• _What is required_
Find every line in the records below that holds the word "This", and copy each one.

Saved data entries:
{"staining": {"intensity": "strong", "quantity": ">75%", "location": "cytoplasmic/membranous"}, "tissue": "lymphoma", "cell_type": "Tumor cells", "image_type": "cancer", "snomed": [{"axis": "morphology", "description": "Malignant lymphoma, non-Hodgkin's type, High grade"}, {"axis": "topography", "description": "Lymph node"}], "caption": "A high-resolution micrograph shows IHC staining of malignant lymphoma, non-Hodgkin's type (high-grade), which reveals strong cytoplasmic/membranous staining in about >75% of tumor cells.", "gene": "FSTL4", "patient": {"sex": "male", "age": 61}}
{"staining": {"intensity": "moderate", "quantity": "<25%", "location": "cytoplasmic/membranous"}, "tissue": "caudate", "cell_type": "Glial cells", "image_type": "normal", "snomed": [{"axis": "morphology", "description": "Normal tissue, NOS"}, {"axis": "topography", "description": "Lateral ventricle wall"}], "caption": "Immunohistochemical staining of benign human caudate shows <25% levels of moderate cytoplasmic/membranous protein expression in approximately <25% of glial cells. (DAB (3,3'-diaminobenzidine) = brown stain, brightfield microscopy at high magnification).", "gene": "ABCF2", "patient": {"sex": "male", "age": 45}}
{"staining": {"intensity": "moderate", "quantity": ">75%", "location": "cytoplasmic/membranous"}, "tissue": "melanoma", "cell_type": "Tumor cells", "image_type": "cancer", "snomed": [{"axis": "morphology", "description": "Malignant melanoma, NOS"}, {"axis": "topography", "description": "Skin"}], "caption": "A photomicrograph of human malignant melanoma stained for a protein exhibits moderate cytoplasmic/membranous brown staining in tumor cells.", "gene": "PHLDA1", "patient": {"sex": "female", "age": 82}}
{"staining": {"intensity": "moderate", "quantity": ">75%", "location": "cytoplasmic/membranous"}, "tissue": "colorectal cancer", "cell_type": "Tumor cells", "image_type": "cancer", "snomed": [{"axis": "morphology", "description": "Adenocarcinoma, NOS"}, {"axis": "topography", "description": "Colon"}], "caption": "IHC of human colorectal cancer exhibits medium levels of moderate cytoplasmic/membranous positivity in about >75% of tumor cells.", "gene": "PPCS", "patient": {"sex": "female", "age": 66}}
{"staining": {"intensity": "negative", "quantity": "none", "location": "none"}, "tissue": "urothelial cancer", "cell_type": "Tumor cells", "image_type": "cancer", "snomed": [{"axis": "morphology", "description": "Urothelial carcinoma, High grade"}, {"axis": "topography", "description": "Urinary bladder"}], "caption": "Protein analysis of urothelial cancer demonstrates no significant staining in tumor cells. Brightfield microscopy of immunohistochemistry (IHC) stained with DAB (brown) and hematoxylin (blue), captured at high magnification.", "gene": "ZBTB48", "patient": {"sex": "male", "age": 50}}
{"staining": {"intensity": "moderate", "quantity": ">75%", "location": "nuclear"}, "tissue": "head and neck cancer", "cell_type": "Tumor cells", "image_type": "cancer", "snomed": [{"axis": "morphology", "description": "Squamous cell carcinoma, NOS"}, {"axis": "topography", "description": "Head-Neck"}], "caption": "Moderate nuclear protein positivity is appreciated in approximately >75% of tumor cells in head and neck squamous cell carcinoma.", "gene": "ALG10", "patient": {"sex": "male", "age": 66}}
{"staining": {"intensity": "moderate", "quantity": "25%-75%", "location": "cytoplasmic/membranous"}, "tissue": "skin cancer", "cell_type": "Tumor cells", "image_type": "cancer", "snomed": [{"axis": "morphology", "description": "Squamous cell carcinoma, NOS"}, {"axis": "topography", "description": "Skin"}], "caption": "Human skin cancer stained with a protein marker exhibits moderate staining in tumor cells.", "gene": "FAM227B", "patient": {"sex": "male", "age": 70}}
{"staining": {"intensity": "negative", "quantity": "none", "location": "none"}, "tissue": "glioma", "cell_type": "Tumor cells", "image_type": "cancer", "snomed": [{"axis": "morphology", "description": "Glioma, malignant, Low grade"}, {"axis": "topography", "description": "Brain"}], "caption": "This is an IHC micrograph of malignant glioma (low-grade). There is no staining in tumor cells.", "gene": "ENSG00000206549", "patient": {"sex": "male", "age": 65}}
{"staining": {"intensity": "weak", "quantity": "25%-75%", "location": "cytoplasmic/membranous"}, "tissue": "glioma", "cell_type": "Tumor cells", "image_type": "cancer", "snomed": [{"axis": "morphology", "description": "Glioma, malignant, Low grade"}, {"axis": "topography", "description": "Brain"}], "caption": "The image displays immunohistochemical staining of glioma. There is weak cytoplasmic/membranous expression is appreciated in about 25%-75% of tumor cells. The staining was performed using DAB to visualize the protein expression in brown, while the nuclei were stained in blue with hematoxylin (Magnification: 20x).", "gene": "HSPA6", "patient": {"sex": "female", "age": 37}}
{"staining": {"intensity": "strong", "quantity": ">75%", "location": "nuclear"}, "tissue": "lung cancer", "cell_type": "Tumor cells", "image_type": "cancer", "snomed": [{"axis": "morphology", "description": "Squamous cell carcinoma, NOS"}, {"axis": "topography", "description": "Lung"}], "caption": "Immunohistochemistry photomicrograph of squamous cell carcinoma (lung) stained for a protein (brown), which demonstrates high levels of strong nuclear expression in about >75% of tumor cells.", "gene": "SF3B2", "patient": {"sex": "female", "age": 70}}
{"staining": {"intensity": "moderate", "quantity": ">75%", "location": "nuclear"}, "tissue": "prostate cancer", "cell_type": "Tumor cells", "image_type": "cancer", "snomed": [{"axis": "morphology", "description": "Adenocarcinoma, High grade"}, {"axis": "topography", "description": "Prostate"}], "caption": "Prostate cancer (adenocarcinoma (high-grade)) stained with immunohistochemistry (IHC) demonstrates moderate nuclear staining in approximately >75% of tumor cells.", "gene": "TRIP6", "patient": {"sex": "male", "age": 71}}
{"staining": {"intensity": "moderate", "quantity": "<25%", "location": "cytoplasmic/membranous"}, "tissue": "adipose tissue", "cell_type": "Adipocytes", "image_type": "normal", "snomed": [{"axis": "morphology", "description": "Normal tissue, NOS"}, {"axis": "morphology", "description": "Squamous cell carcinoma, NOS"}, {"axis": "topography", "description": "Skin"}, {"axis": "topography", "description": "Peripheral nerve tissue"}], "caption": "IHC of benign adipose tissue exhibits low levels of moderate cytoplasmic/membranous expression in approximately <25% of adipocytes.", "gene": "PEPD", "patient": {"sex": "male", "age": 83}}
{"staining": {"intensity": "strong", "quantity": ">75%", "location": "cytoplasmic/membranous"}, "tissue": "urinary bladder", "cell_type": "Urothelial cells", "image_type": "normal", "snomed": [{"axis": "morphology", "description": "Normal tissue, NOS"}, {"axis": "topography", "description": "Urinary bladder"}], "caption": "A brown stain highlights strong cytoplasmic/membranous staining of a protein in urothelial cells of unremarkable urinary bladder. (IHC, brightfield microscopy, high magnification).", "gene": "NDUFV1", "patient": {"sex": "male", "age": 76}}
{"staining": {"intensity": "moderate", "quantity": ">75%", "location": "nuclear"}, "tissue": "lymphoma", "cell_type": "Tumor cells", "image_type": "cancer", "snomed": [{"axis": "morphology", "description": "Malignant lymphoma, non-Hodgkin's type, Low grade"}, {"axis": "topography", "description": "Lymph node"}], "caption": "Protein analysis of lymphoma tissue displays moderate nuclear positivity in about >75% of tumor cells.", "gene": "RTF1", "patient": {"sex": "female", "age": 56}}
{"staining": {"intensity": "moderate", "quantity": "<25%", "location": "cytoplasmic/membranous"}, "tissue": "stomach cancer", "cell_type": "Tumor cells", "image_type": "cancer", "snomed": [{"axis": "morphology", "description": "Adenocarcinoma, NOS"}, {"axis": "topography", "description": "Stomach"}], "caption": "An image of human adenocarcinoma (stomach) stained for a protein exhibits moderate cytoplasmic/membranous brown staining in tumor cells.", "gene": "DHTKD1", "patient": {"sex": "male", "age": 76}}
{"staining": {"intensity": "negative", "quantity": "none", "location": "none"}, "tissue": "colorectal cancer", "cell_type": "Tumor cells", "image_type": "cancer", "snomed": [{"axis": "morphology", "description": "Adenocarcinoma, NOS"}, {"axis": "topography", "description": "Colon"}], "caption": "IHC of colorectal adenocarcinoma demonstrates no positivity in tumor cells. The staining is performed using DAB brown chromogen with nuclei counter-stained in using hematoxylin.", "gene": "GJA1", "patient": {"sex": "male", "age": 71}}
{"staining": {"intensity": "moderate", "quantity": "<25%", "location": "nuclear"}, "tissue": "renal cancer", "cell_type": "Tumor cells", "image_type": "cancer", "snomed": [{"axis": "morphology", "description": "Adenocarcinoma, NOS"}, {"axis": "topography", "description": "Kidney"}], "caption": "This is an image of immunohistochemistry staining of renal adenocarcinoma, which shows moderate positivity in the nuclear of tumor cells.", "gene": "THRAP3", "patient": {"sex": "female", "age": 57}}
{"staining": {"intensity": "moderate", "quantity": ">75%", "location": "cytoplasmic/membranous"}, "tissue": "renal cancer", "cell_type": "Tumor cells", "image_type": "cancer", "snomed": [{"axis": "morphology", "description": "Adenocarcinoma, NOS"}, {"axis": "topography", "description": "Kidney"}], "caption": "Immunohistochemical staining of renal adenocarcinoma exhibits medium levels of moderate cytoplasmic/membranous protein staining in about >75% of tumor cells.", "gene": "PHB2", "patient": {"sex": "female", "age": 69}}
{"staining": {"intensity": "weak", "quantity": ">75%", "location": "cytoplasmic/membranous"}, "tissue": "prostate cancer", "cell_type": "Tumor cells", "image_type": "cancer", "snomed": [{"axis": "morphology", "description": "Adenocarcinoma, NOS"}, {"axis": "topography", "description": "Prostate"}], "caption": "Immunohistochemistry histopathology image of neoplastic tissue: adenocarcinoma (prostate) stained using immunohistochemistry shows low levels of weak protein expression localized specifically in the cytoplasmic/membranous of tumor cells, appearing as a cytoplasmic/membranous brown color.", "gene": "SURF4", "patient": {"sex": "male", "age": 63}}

• _Written answer_
{"staining": {"intensity": "negative", "quantity": "none", "location": "none"}, "tissue": "glioma", "cell_type": "Tumor cells", "image_type": "cancer", "snomed": [{"axis": "morphology", "description": "Glioma, malignant, Low grade"}, {"axis": "topography", "description": "Brain"}], "caption": "This is an IHC micrograph of malignant glioma (low-grade). There is no staining in tumor cells.", "gene": "ENSG00000206549", "patient": {"sex": "male", "age": 65}}
{"staining": {"intensity": "moderate", "quantity": "<25%", "location": "nuclear"}, "tissue": "renal cancer", "cell_type": "Tumor cells", "image_type": "cancer", "snomed": [{"axis": "morphology", "description": "Adenocarcinoma, NOS"}, {"axis": "topography", "description": "Kidney"}], "caption": "This is an image of immunohistochemistry staining of renal adenocarcinoma, which shows moderate positivity in the nuclear of tumor cells.", "gene": "THRAP3", "patient": {"sex": "female", "age": 57}}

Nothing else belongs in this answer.